Il primo ministro israeliano Benjamin Netanyahu ha deciso di portare il 20 marzo in Consiglio dei Ministri la destituzione del capo dello Shin Bet, Ronen Bar, e di posticipare a domenica quella della procuratrice generale Gali Baharav-Miara. Le due mosse hanno innescato una dura reazione nell’opinione pubblica, con migliaia di manifestanti scesi in piazza prima a Tel Aviv e poi a Gerusalemme, dove la tensione con le forze di sicurezza è sfociata in scontri e arresti.

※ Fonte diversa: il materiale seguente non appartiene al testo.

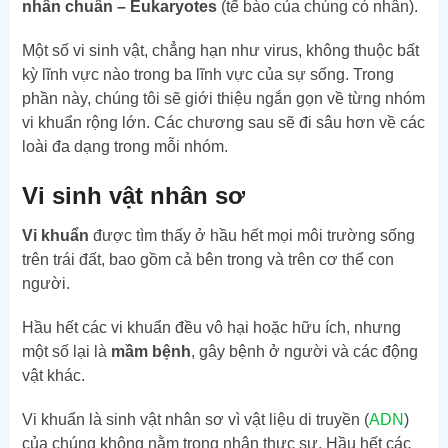
nhân chuẩn – Eukaryotes
(tế bào của chúng có nhân).
Một số vi sinh vật, chẳng hạn như virus, không thuộc bất
kỳ lĩnh vực nào trong ba lĩnh vực của sự sống. Trong
phần này, chúng tôi sẽ giới thiệu ngắn gọn về từng nhóm
vi khuẩn rộng lớn. Các chương sau sẽ đi sâu hơn về các
loài đa dạng trong mỗi nhóm.
Vi sinh vật nhân sơ
Vi khuẩn
được tìm thấy ở hầu hết mọi môi trường sống
trên trái đất, bao gồm cả bên trong và trên cơ thể con
người.
Hầu hết các vi khuẩn đều vô hại hoặc hữu ích, nhưng
một số lại là
mầm bệnh
, gây bệnh ở người và các động
vật khác.
Vi khuẩn là sinh vật nhân sơ vì vật liệu di truyền (
ADN
)
của chúng không nằm trong nhân thực sự. Hầu hết các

Baharav-Miara ha avvertito il governo della necessità di rinviare la rimozione di Bar almeno fino alla conclusione delle indagini sullo scandalo Qatargate. Il caso ruota attorno all’accusa che alcuni collaboratori di Netanyahu abbiano ricevuto finanziamenti da intermediari legati al Qatar mentre Israele era in guerra con Hamas. Eli Feldstein, uno dei principali indagati, ha ammesso di aver incassato fondi da un imprenditore israeliano indicato come il collegamento con Doha, pur negando di essere stato consapevole di eventuali legami con il Qatar.
I combattimenti
Nel frattempo, i combattimenti nella Striscia di Gaza sono ripresi per il secondo giorno consecutivo, con l’esercito israeliano impegnato in operazioni mirate contro obiettivi di Hamas. Il gruppo terroristico ha denunciato un attacco contro un complesso delle Nazioni Unite, accusa smentita dai portavoce militari. «Contrariamente a quanto riportato, le Idf non hanno colpito un complesso delle Nazioni Unite a Deir al-Balah», si legge in una nota di Tsahal. «Invitiamo i media ad agire con cautela riguardo a notizie non verificate».

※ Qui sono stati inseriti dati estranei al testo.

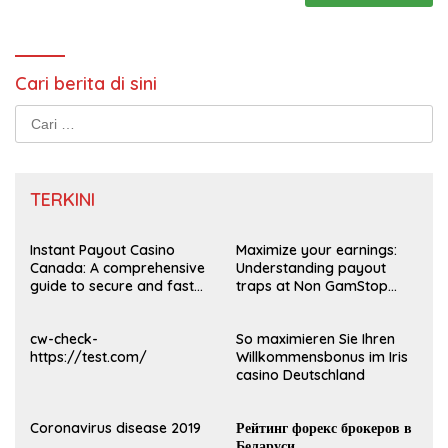
Cari berita di sini
Cari
untuk:
TERKINI
Instant Payout Casino
Maximize your earnings:
Canada: A comprehensive
Understanding payout
guide to secure and fast
traps at Non GamStop
withdrawals
Casinos UK 2026
cw-check-
So maximieren Sie Ihren
https://test.com/
Willkommensbonus im Iris
casino Deutschland
Coronavirus disease 2019
Рейтинг форекс брокеров в
Беларуси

Per Yossi Yehoshua, analista militare di ynet, la ripresa dei combattimenti ha due esiti possibili: nel primo, Hamas cede e accetta un accordo il più ampio e rapido possibile. Nel secondo, il gruppo terroristico non arretra e Tsahal riprende l’offensiva anche via terra, con tutte le conseguenze legate alla mobilitazione dei riservisti e al maggiore peso imposto all’esercito regolare, già in difficoltà a causa della carenza di combattenti.

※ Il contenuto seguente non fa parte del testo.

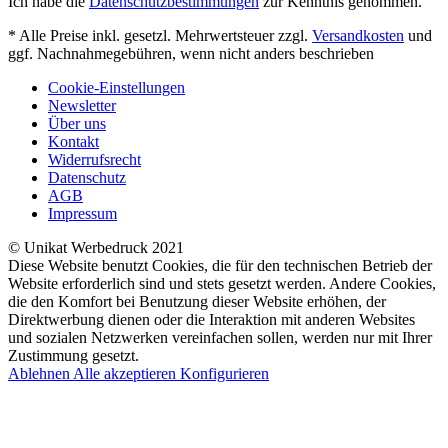
Ich habe die
Datenschutzbestimmungen
zur Kenntnis genommen.
* Alle Preise inkl. gesetzl. Mehrwertsteuer zzgl.
Versandkosten
und
ggf. Nachnahmegebühren, wenn nicht anders beschrieben
Cookie-Einstellungen
Newsletter
Über uns
Kontakt
Widerrufsrecht
Datenschutz
AGB
Impressum
© Unikat Werbedruck 2021
Diese Website benutzt Cookies, die für den technischen Betrieb der
Website erforderlich sind und stets gesetzt werden. Andere Cookies,
die den Komfort bei Benutzung dieser Website erhöhen, der
Direktwerbung dienen oder die Interaktion mit anderen Websites
und sozialen Netzwerken vereinfachen sollen, werden nur mit Ihrer
Zustimmung gesetzt.
Ablehnen
Alle akzeptieren
Konfigurieren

L’obiettivo israeliano, prosegue Yehoshua, è spingere Hamas «a trattare attraverso una combinazione di pressione militare e isolamento economico». Il blocco dei valichi di frontiera, l’interruzione delle forniture di aiuti e il nuovo sostegno americano potrebbero costringere il gruppo a negoziare prima che la situazione si aggravi ulteriormente. «Tuttavia, Hamas detiene ancora 59 ostaggi, tra vivi e morti, e non vi è alcuna certezza sul loro destino. I prossimi giorni saranno decisivi sia per il conflitto che per le sorti dei prigionieri israeliani», conclude l’analista.